V. ASSESSMENT OF SAFETY CONSEQUENCES

The RHR heat exchangers serve as a barrier between water from the reactor coolant system and primary containment and the cooling water which is discharged to the Tennessee River. During the timeframe of the heat exchanger leak, effluent activity was detected in concentrations well below the effluent concentration limits (ECL) and dose limits given in 10 CFR 20.

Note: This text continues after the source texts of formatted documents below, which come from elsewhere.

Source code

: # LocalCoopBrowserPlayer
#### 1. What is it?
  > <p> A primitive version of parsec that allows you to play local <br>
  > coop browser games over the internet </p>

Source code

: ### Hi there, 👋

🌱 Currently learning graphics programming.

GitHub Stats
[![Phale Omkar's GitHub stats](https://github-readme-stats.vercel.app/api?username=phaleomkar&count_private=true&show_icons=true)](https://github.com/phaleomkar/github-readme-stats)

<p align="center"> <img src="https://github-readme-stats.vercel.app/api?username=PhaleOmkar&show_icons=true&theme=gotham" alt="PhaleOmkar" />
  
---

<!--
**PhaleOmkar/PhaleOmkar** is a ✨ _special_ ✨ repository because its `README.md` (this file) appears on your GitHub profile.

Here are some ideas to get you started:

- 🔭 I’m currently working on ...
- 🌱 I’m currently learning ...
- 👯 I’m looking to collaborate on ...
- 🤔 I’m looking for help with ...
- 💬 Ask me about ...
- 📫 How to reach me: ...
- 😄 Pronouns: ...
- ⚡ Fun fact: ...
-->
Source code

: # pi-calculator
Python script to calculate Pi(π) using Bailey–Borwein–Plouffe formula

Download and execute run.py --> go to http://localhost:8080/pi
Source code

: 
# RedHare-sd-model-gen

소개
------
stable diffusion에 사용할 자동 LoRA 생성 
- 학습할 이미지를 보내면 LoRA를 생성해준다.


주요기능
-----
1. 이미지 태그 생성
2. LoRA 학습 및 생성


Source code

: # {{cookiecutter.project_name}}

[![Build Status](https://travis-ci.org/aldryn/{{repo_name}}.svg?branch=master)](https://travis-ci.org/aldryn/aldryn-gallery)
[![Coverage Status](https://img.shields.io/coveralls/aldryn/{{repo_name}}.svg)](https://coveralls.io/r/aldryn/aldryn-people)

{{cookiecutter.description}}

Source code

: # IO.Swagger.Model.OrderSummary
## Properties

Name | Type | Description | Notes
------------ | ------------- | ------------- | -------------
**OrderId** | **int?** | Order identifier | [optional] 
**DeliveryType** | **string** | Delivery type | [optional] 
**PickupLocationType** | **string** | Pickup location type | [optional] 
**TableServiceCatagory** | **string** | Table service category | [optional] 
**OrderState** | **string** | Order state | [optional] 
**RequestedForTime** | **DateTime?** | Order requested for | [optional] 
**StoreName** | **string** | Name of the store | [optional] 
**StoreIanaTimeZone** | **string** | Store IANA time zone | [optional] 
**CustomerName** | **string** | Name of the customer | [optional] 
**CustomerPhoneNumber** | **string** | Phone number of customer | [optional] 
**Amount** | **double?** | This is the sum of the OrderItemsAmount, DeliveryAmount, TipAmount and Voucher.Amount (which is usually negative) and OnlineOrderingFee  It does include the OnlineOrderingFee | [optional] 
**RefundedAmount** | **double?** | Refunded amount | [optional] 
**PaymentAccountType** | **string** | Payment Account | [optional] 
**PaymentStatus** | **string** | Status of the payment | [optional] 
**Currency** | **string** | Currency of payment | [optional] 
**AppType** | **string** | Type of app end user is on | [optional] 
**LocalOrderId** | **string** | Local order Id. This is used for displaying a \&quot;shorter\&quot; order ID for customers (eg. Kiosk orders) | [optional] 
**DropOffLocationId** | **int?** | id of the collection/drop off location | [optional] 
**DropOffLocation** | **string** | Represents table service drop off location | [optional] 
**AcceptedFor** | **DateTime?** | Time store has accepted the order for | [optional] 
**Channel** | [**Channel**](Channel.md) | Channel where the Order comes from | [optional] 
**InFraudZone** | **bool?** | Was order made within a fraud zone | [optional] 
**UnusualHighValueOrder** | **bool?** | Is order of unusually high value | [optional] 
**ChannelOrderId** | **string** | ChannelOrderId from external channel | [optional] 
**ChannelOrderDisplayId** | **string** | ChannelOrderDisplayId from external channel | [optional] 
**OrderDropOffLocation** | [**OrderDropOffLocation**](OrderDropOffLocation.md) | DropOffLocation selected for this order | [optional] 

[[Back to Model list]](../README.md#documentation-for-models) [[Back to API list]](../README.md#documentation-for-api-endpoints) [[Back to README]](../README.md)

The BFN Unit 2 baseline core damage frequency (CDF) from all internal event causes is 1.25E-6 events/year. Over the 12-day interval where leakage to the environment could have occurred during a core damage event, the estimated event frequency is: 12/365 x 1.25E-6 = 4.1E-8 events. Stated as a probability, this corresponds to 1 chance in approximately 24 million of a core damaging event occurring within this 12-day span of time. Regarding large early release frequency (LERF), even if the conditional probability of LERF given a core damaging event is considered to be 1.0, the LERF value can be no greater than 4.1E-8. Since the above frequency estimates include incidences of relatively small amounts of core damage, the probability of an accident involving significant core damage is therefore more unlikely still. However, if an event involving significant core damage is postulated to have occurred during this small timeframe, releases could have increased above the limits of 10 CFR 50.67 resulting in an unanalyzed condition. Considering the extremely low occurrence probability of any core damage event during this limited period of time, it is concluded that this condition had a negligible impact on the health and safety of the public.

There were no releases above regulatory limits, and, based on the above discussion, it is apparent there was no adverse safety impact of this event. There was no effect on the health and safety of the public.

VI. CORRECTIVE ACTIONS

A. Immediate Corrective Actions

The service water flow path through the 2A RHR Heat Exchanger was isolated. Planning was commenced for diagnosing the leak source and repairing the leak. During the repair activity the RHR 2A heat exchanger floating head gasket was replaced using a modified split ring and seal weld.

B. Corrective Actions to Prevent Recurrence)

  • Revised maintenance procedures to include instructions for replacing the RHR heat exchanger floating head. (completed)
  • Review RHR heat exchanger repair history on all three BFN units to determine dates of floating head gasket replacements and to identify heat exchangers with the original design soft iron floating head gasket installed. (completed)
  • Estimate the rate of material loss for the RHR heat exchanger floating head gasket seating surface for predictive purposes. (completed)
  • Develop a schedule for gasket and/or head replacement on the remaining BFN RHR heat exchangers. (completed)
  • Implement the heat exchanger repair plan (in progress)

VII. ADDITIONAL INFORMATION

A. Failed Components

PERFEX (now Thermal Engineering, Inc.) CES 51-6-240 heat exchanger floating head gasket B. Previous LERs on Similar Events None. It is noted that BFN has previously incurred RHR heat exchanger leakage in events reported to NRC in the late 1970's and early 1980's, however, the leakage in these events resulted from issues of maintenance of bolting preload and not gasket material failure.

(1) TVA does not consider these corrective actions regulatory commitments. The completion of these actions will be tracked in TVA's Corrective Action Program.

C. Additional Information

Browns Ferry corrective action documents PER 79143, PER 81236, and PER 83123 D. Safety System Functional Failure Consideration:

The condition being reported involves a safety system functional failure which was reported as a performance indicator data element in accordance with NEI 99-02. One safety function of the RHR system is to act as an extension of primary containment, and the condition identified herein represents a failure of this function.

E. Loss of Normal Heat Removal Consideration:

N/A. This condition being reported did not involve a reactor scram.